Material for this exercise –
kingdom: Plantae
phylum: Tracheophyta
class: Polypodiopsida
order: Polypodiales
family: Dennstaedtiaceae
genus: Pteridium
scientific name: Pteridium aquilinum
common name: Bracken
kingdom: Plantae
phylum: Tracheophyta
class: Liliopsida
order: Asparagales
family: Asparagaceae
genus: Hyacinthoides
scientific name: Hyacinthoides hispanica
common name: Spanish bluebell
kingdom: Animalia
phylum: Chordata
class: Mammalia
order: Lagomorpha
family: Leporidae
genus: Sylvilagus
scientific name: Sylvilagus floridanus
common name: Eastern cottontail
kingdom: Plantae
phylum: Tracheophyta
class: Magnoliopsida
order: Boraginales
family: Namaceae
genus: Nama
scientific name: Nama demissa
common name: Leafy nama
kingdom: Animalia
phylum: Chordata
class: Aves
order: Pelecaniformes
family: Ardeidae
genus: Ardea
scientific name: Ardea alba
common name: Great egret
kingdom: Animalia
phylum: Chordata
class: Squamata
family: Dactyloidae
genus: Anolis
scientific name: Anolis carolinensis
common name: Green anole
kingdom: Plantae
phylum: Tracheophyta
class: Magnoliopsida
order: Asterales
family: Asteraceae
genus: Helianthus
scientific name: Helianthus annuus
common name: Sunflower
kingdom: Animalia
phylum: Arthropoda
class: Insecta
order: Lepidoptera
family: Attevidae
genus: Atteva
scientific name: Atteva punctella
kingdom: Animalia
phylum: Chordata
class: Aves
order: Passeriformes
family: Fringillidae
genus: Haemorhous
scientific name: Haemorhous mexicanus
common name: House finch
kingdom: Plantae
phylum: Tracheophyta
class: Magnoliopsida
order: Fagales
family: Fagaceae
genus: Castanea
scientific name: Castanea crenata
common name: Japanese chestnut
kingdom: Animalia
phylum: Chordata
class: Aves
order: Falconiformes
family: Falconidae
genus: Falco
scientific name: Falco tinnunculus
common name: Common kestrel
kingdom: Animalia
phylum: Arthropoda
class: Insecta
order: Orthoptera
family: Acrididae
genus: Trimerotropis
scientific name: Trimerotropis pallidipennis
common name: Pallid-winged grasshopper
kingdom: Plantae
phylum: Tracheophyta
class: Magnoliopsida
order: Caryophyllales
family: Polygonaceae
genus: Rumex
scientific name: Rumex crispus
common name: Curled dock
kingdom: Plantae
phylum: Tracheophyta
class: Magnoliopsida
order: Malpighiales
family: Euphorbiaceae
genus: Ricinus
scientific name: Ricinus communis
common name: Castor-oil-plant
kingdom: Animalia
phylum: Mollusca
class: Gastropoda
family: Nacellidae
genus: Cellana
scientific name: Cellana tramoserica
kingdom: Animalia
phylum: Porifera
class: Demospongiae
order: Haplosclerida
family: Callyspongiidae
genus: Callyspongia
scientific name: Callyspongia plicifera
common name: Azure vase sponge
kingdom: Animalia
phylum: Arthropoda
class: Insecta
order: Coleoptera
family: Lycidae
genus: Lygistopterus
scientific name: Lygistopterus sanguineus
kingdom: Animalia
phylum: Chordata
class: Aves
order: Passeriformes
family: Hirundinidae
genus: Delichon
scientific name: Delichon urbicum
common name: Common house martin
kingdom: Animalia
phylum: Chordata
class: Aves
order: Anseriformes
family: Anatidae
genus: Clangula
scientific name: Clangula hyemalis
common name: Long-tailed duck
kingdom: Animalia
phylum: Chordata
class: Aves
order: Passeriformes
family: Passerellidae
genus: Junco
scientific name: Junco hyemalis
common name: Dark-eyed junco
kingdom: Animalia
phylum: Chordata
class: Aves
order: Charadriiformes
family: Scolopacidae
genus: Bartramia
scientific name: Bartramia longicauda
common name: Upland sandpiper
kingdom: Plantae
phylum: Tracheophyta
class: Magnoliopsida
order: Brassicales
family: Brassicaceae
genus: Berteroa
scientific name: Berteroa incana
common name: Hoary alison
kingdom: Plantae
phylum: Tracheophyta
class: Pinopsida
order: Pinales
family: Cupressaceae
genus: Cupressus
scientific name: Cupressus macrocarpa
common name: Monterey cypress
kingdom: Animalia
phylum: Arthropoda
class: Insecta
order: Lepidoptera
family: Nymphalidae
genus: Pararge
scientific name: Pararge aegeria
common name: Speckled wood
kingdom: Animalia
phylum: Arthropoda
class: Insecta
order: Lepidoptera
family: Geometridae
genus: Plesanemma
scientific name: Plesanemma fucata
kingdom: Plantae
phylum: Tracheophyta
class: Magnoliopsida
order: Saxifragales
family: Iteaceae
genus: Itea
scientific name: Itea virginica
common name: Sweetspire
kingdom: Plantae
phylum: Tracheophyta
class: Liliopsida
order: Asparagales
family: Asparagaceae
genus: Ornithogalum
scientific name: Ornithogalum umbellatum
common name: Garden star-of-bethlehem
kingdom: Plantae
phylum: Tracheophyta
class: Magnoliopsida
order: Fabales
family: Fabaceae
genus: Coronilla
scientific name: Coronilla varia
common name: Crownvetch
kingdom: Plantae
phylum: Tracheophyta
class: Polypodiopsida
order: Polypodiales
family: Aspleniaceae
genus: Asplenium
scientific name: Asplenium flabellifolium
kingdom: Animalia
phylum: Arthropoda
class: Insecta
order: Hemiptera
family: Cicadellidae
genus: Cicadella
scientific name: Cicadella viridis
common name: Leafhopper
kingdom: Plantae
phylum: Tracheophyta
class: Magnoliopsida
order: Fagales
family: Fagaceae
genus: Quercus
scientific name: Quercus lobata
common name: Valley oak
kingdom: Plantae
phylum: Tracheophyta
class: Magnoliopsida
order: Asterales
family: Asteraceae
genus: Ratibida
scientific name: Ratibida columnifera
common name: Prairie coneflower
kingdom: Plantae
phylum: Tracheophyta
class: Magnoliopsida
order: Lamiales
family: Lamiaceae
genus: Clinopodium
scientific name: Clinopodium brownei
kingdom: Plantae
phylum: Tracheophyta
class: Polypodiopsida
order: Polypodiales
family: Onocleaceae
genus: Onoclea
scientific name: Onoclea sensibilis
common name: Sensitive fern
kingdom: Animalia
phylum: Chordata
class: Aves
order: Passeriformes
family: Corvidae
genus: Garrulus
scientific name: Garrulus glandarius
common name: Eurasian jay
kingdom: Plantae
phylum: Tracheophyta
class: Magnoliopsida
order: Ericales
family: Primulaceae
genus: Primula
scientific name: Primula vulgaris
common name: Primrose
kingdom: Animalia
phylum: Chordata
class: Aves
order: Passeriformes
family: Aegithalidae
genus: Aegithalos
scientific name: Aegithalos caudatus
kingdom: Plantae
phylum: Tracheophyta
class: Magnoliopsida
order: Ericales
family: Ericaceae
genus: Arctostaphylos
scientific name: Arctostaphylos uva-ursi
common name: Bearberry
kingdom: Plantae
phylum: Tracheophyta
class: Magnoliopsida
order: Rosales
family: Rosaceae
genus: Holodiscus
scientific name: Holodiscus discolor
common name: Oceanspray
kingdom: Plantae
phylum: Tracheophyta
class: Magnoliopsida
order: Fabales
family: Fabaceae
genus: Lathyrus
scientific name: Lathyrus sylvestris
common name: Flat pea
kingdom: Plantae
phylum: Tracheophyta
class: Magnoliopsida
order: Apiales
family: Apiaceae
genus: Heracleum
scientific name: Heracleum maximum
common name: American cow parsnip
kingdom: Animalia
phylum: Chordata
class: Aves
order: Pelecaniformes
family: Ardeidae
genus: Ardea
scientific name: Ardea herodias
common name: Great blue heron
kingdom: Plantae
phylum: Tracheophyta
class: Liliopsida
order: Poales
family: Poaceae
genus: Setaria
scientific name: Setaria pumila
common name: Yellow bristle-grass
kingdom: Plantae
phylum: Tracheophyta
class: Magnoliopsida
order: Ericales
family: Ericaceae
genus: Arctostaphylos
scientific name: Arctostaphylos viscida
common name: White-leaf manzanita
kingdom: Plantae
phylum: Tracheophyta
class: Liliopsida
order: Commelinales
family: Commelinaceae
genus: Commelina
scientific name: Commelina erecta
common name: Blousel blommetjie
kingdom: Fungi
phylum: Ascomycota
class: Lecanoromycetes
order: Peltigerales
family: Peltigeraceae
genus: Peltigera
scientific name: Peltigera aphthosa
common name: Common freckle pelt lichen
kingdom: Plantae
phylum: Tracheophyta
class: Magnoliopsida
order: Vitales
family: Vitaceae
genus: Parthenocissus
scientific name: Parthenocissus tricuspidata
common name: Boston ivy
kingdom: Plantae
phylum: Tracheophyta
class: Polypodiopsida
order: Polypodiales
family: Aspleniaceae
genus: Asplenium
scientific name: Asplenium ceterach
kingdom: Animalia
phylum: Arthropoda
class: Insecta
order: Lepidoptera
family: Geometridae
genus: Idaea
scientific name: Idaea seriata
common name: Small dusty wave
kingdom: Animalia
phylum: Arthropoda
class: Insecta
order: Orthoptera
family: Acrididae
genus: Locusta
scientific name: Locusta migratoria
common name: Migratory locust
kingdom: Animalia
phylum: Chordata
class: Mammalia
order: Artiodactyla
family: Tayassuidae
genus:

Task –
Copy out everything in the records again, from the line with "scientific name: Garrulus glandarius" down to the line with "common name: Common freckle pelt lichen", both of them included, with every line unchanged.

Written response –
scientific name: Garrulus glandarius
common name: Eurasian jay
kingdom: Plantae
phylum: Tracheophyta
class: Magnoliopsida
order: Ericales
family: Primulaceae
genus: Primula
scientific name: Primula vulgaris
common name: Primrose
kingdom: Animalia
phylum: Chordata
class: Aves
order: Passeriformes
family: Aegithalidae
genus: Aegithalos
scientific name: Aegithalos caudatus
kingdom: Plantae
phylum: Tracheophyta
class: Magnoliopsida
order: Ericales
family: Ericaceae
genus: Arctostaphylos
scientific name: Arctostaphylos uva-ursi
common name: Bearberry
kingdom: Plantae
phylum: Tracheophyta
class: Magnoliopsida
order: Rosales
family: Rosaceae
genus: Holodiscus
scientific name: Holodiscus discolor
common name: Oceanspray
kingdom: Plantae
phylum: Tracheophyta
class: Magnoliopsida
order: Fabales
family: Fabaceae
genus: Lathyrus
scientific name: Lathyrus sylvestris
common name: Flat pea
kingdom: Plantae
phylum: Tracheophyta
class: Magnoliopsida
order: Apiales
family: Apiaceae
genus: Heracleum
scientific name: Heracleum maximum
common name: American cow parsnip
kingdom: Animalia
phylum: Chordata
class: Aves
order: Pelecaniformes
family: Ardeidae
genus: Ardea
scientific name: Ardea herodias
common name: Great blue heron
kingdom: Plantae
phylum: Tracheophyta
class: Liliopsida
order: Poales
family: Poaceae
genus: Setaria
scientific name: Setaria pumila
common name: Yellow bristle-grass
kingdom: Plantae
phylum: Tracheophyta
class: Magnoliopsida
order: Ericales
family: Ericaceae
genus: Arctostaphylos
scientific name: Arctostaphylos viscida
common name: White-leaf manzanita
kingdom: Plantae
phylum: Tracheophyta
class: Liliopsida
order: Commelinales
family: Commelinaceae
genus: Commelina
scientific name: Commelina erecta
common name: Blousel blommetjie
kingdom: Fungi
phylum: Ascomycota
class: Lecanoromycetes
order: Peltigerales
family: Peltigeraceae
genus: Peltigera
scientific name: Peltigera aphthosa
common name: Common freckle pelt lichen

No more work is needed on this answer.